*What this exercise asks*:
a: From the article on trade talk deadlines, print the part that opens with the words containing "A deadline could" and closes with "make a deal.".
b: In the article on trade talk deadlines, what does Debra Steger teach, and where?

*Page text*:

-- Opening Marker --

A deadline could be good for trade talks, but Trump's isn't firm: Don Pittis
A Friday NAFTA cutoff is effectively impossible
There are few things better than a hard deadline to concentrate the minds of a group of people trying to make a deal.
Debra Steger, part of the Canadian team that hammered out the world's most most massive and complicated trade deal of all time, the Uruguay Round that resulted in the World Trade Organization, knows that from experience.
In 1993, having been at the negotiating table for a biblical-sounding seven long years, the talks looked set to go on forever. Or end in collapse.
We do not have to close this tonight or tomorrow morning or Friday afternoon.- Former Canadian foreign minister John Baird
"We sat in the same rooms with the same people saying the same things for seven years and there was no movement on anything," said Steger, who teaches law at the University of Ottawa.

-- Closing Marker --

*Dataset extract*:
-- Opening Marker --

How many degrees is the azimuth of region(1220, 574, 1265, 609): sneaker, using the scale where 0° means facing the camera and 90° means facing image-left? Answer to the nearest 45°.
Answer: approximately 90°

-- Closing Marker --

*Answers by item*:
a:
A deadline could be good for trade talks, but Trump's isn't firm: Don Pittis
A Friday NAFTA cutoff is effectively impossible
There are few things better than a hard deadline to concentrate the minds of a group of people trying to make a deal.

b: Law at the University of Ottawa.